* _PODANE WPISY_
━━━━━━━━━━━━━━━━
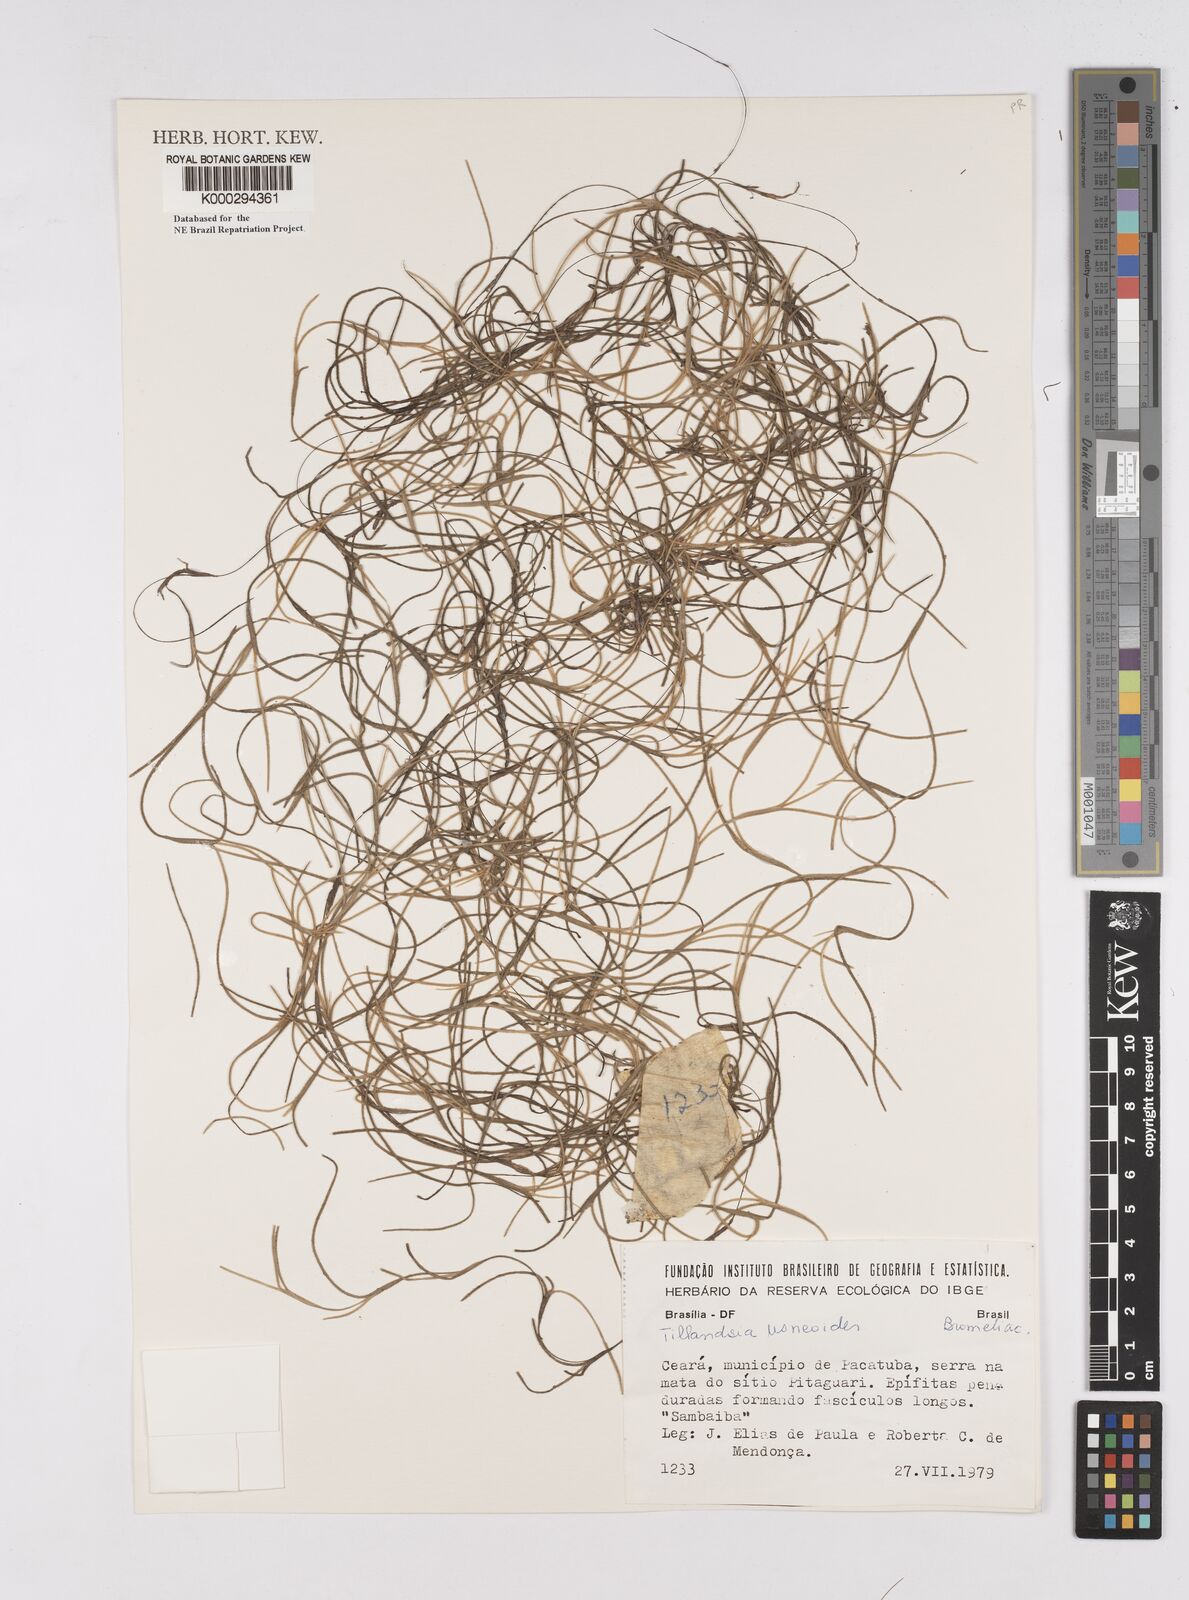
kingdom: Plantae
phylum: Tracheophyta
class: Liliopsida
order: Poales
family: Bromeliaceae
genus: Tillandsia
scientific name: Tillandsia usneoides
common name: Spanish moss
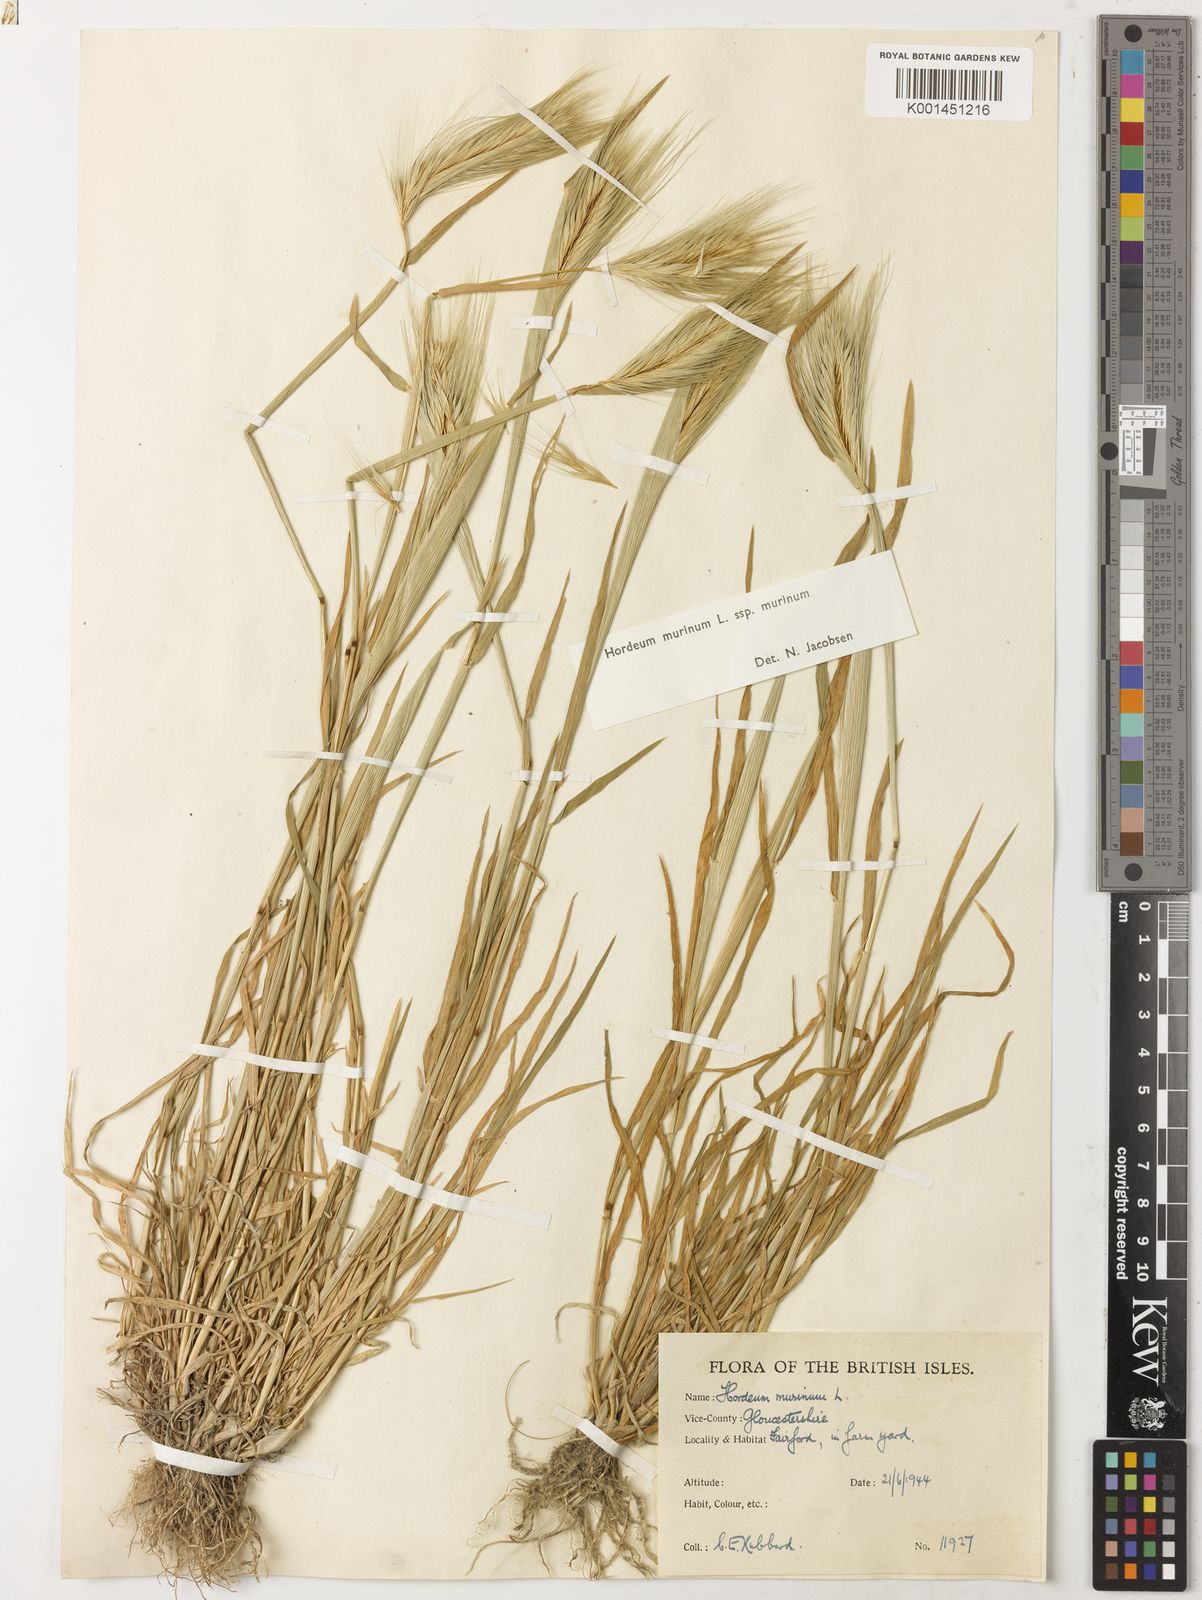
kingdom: Plantae
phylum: Tracheophyta
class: Liliopsida
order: Poales
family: Poaceae
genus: Hordeum
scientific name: Hordeum murinum
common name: Wall barley
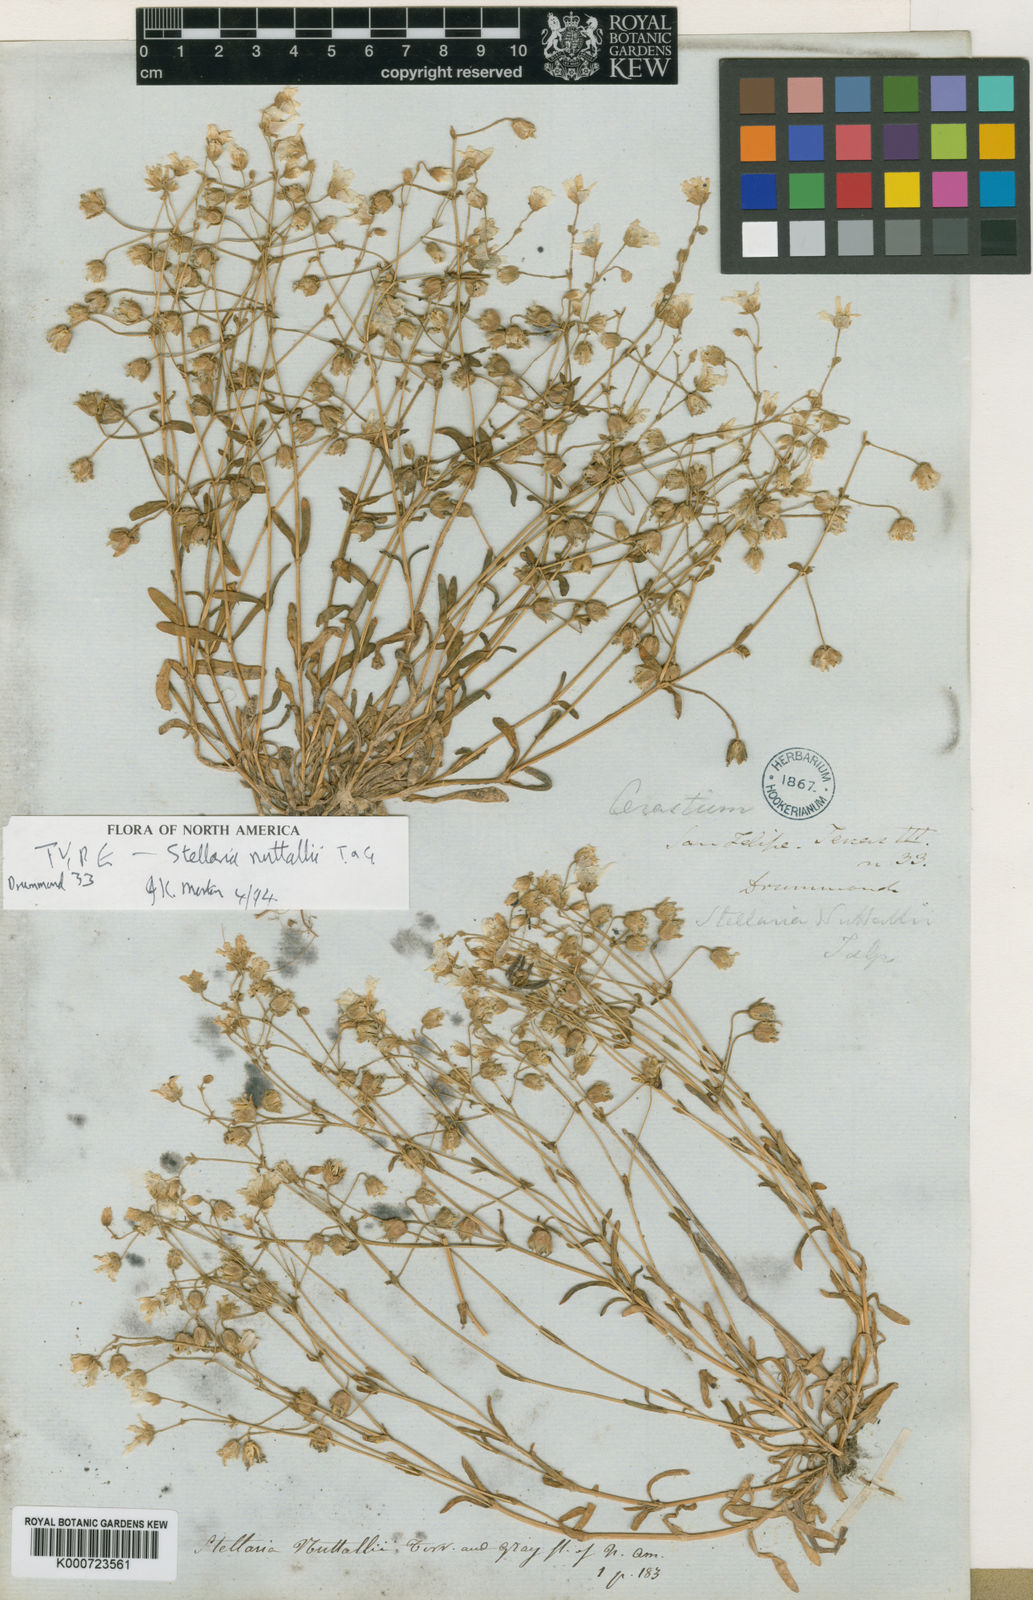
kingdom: Plantae
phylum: Tracheophyta
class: Magnoliopsida
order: Caryophyllales
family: Caryophyllaceae
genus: Geocarpon
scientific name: Geocarpon nuttallii
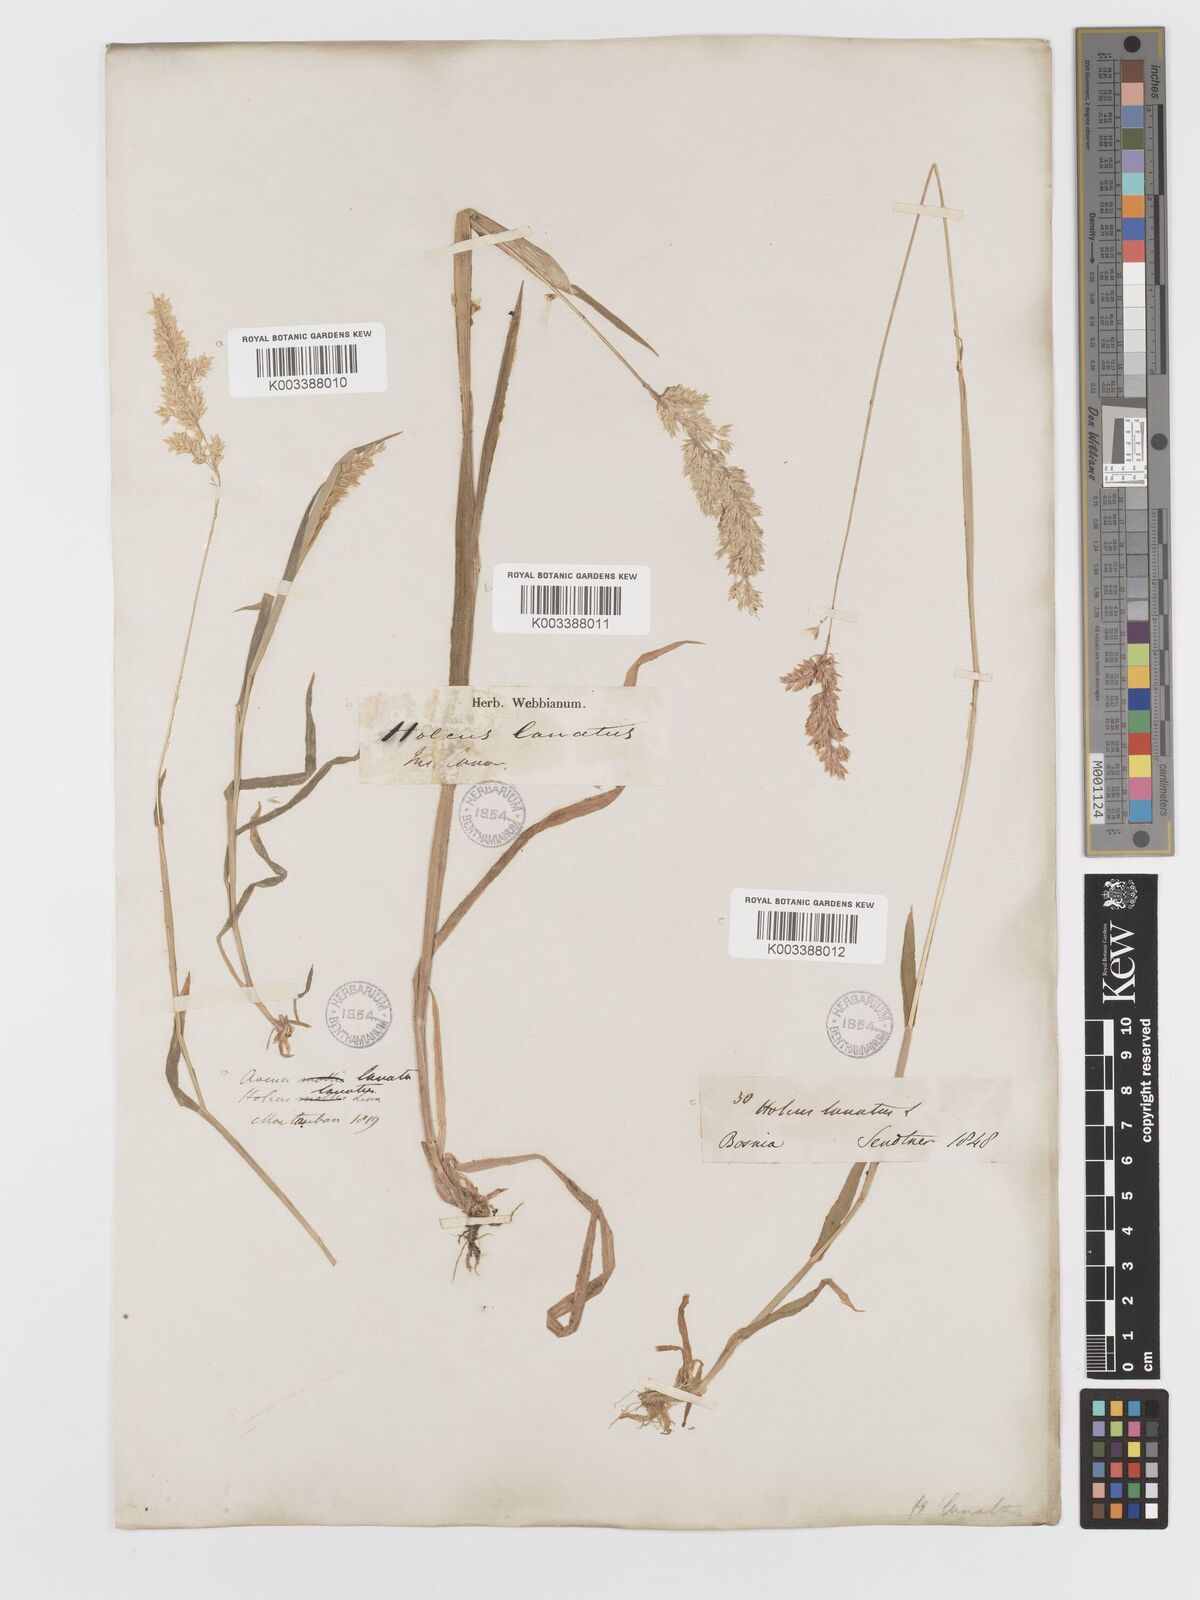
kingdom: Plantae
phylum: Tracheophyta
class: Liliopsida
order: Poales
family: Poaceae
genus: Holcus
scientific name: Holcus lanatus
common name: Yorkshire-fog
━━━━━━━━━━━━━━━━
* _TWOJE ZADANIE_
Przedstaw wszystkie powyższe wpisy jako tabelę Markdown z kolumnami „Nr” i „Treść”, w której każda linia zajmuje osobny wiersz z kolejnym numerem. Pomiń puste linie oraz obrazy.

* _ODPOWIEDŹ_
| Nr | Treść |
|---|---|
| 1 | kingdom: Plantae |
| 2 | phylum: Tracheophyta |
| 3 | class: Liliopsida |
| 4 | order: Poales |
| 5 | family: Bromeliaceae |
| 6 | genus: Tillandsia |
| 7 | scientific name: Tillandsia usneoides |
| 8 | common name: Spanish moss |
| 9 | kingdom: Plantae |
| 10 | phylum: Tracheophyta |
| 11 | class: Liliopsida |
| 12 | order: Poales |
| 13 | family: Poaceae |
| 14 | genus: Hordeum |
| 15 | scientific name: Hordeum murinum |
| 16 | common name: Wall barley |
| 17 | kingdom: Plantae |
| 18 | phylum: Tracheophyta |
| 19 | class: Magnoliopsida |
| 20 | order: Caryophyllales |
| 21 | family: Caryophyllaceae |
| 22 | genus: Geocarpon |
| 23 | scientific name: Geocarpon nuttallii |
| 24 | kingdom: Plantae |
| 25 | phylum: Tracheophyta |
| 26 | class: Liliopsida |
| 27 | order: Poales |
| 28 | family: Poaceae |
| 29 | genus: Holcus |
| 30 | scientific name: Holcus lanatus |
| 31 | common name: Yorkshire-fog |